= Lily Neill =

American harp player

Lily Neill is an American harp player. She is recognized for her performances of original music and repertoire from various folk traditions.

Neill was born in Maryland, United States and started playing the harp at the age of nine, after taking several years of piano lessons. She gave her first professional public performance the following year, earning many awards at harp competitions in the USA including the U.S. National Scottish harp competition where she was undefeated. She also earned a prize at the 1998 All-Ireland competition in Ballina, County Mayo. As a teenager she performed for then-President Bill Clinton, Congressman Richard Neal and Senators Ted Kennedy and George Mitchell as well as with The Chieftains and Derek Bell at the Kennedy Center Concert Hall in Washington DC, in his final two performances there.
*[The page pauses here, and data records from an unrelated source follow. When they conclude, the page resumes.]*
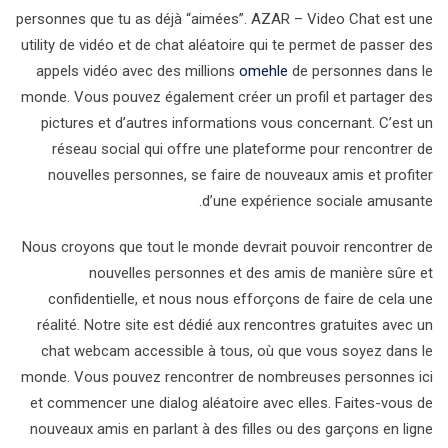
personnes que tu as déjà “aimées”. AZAR – Video Chat est une
utility de vidéo et de chat aléatoire qui te permet de passer des
appels vidéo avec des millions
omehle
de personnes dans le
monde. Vous pouvez également créer un profil et partager des
pictures et d’autres informations vous concernant. C’est un
réseau social qui offre une plateforme pour rencontrer de
nouvelles personnes, se faire de nouveaux amis et profiter
d’une expérience sociale amusante.
Nous croyons que tout le monde devrait pouvoir rencontrer de
nouvelles personnes et des amis de manière sûre et
confidentielle, et nous nous efforçons de faire de cela une
réalité. Notre site est dédié aux rencontres gratuites avec un
chat webcam accessible à tous, où que vous soyez dans le
monde. Vous pouvez rencontrer de nombreuses personnes ici
et commencer une dialog aléatoire avec elles. Faites-vous de
nouveaux amis en parlant à des filles ou des garçons en ligne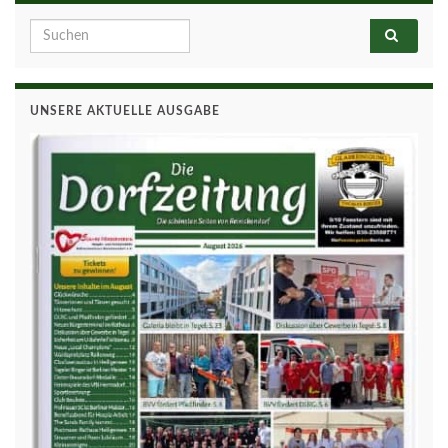
Search for:
UNSERE AKTUELLE AUSGABE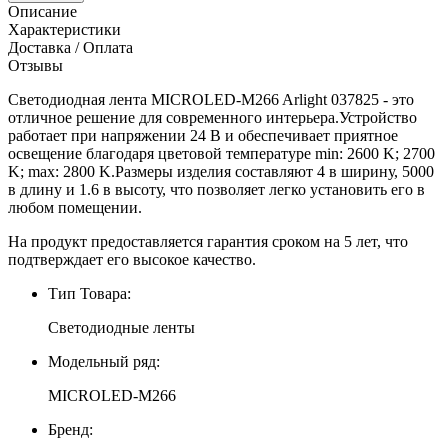
Описание
Характеристики
Доставка / Оплата
Отзывы
Светодиодная лента MICROLED-M266 Arlight 037825 - это
отличное решение для современного интерьера.Устройство
работает при напряжении 24 В и обеспечивает приятное
освещение благодаря цветовой температуре min: 2600 K; 2700
K; max: 2800 K.Размеры изделия составляют 4 в ширину, 5000
в длину и 1.6 в высоту, что позволяет легко установить его в
любом помещении.
На продукт предоставляется гарантия сроком на 5 лет, что
подтверждает его высокое качество.
Тип Товара:
Светодиодные ленты
Модельный ряд:
MICROLED-M266
Бренд: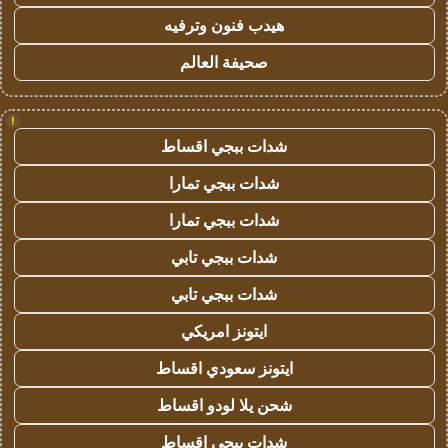
هيدب فنون وترفيه
صحيفة العالم
!
شدات ببجي اقساط
شدات ببجي تمارا
شدات ببجي تمارا
شدات ببجي تابي
شدات ببجي تابي
ايتونز امريكي
ايتونز سعودي اقساط
شحن يلا لودو اقساط
شدات ببجي اقساط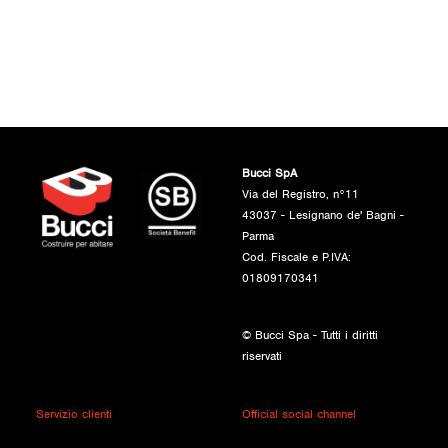
Bucci SpA
Via del Registro, n°11
43037 - Lesignano de' Bagni -
Parma
Cod. Fiscale e P.IVA:
01809170341
© Bucci Spa - Tutti i diritti
riservati
Servizio clienti
Official social channel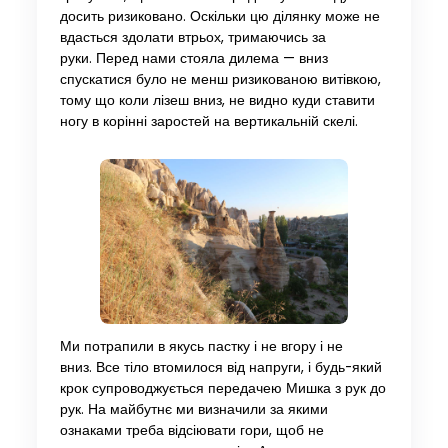
досить ризиковано. Оскільки цю ділянку може не
вдасться здолати втрьох, тримаючись за
руки. Перед нами стояла дилема — вниз
спускатися було не менш ризикованою витівкою,
тому що коли лізеш вниз, не видно куди ставити
ногу в корінні заростей на вертикальній скелі.
Ми потрапили в якусь пастку і не вгору і не
вниз. Все тіло втомилося від напруги, і будь-який
крок супроводжується передачею Мишка з рук до
рук. На майбутнє ми визначили за якими
ознаками треба відсіювати гори, щоб не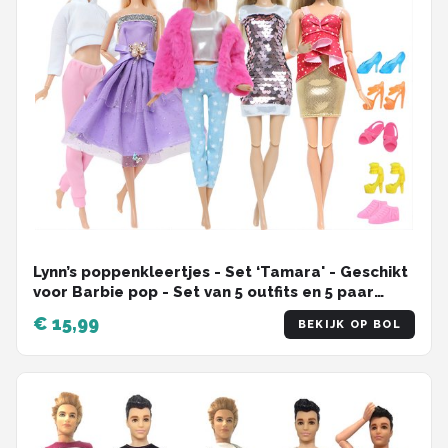
Lynn’s poppenkleertjes - Set ‘Tamara' - Geschikt
voor Barbie pop - Set van 5 outfits en 5 paar
schoenen - Kleding voor modepoppen -
€ 15,99
BEKIJK OP BOL
Cadeauzakje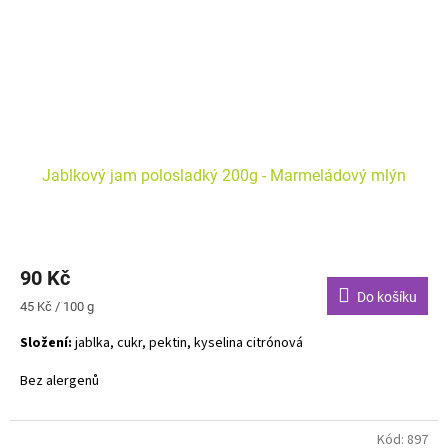
Jablkový jam polosladký 200g - Marmeládový mlýn
90 Kč
Do košíku
Měrná
45 Kč / 100 g
cena:
Složení:
jablka, cukr, pektin, kyselina citrónová
Bez alergenů
Kód:
897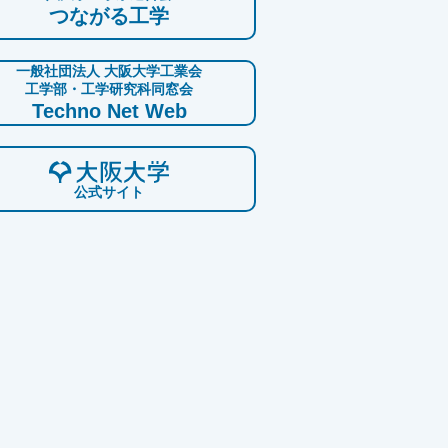
つながる工学
一般社団法人 大阪大学工業会
工学部・工学研究科同窓会
Techno Net Web
公式サイト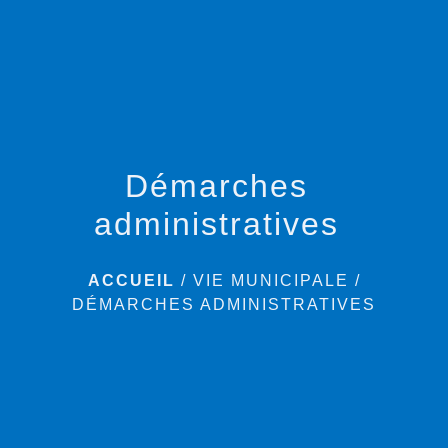
menu
Démarches
administratives
ACCUEIL
/
VIE MUNICIPALE
/
DÉMARCHES ADMINISTRATIVES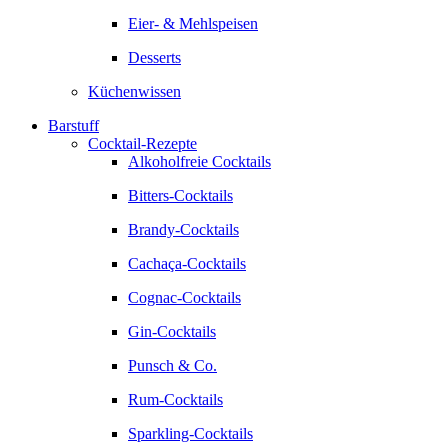
Eier- & Mehlspeisen
Desserts
Küchenwissen
Barstuff
Cocktail-Rezepte
Alkoholfreie Cocktails
Bitters-Cocktails
Brandy-Cocktails
Cachaça-Cocktails
Cognac-Cocktails
Gin-Cocktails
Punsch & Co.
Rum-Cocktails
Sparkling-Cocktails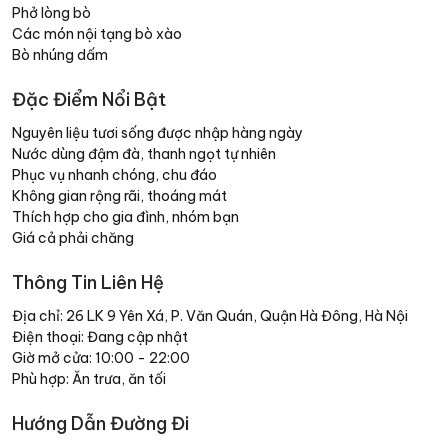
Phở lòng bò
Các món nội tạng bò xào
Bò nhúng dấm
Đặc Điểm Nổi Bật
Nguyên liệu tươi sống được nhập hàng ngày
Nước dùng đậm đà, thanh ngọt tự nhiên
Phục vụ nhanh chóng, chu đáo
Không gian rộng rãi, thoáng mát
Thích hợp cho gia đình, nhóm bạn
Giá cả phải chăng
Thông Tin Liên Hệ
Địa chỉ: 26 LK 9 Yên Xá, P. Văn Quán, Quận Hà Đông, Hà Nội
Điện thoại: Đang cập nhật
Giờ mở cửa: 10:00 - 22:00
Phù hợp: Ăn trưa, ăn tối
Hướng Dẫn Đường Đi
Neill received a first class honours degree from the University of Limerick's Irish World Academy and released her debut CD, Without Words, while still a student. The CD earned her the 2006 New Female Artist of the Year Award from LiveIreland.com and the Irish-American News. Neill also has a Master of Music degree from the Sibelius Academy in Helsinki, Finland, and did additional studies at the Lithuanian Academy of Music and Theatre. Her second album, "The Habit of a Foreign Sky" was recorded in Helsinki.

Lily Neill is based in Europe. She recorded with Finnish rock band Carmen Gray on their debut album for Sony BMG and performs in both solo and group line-ups in Europe and the United States. She is also known for her collaboration with tap dancer Cartier Williams. She performed in Brittany at the Festival Interceltique de Lorient in both 2007 and 2008.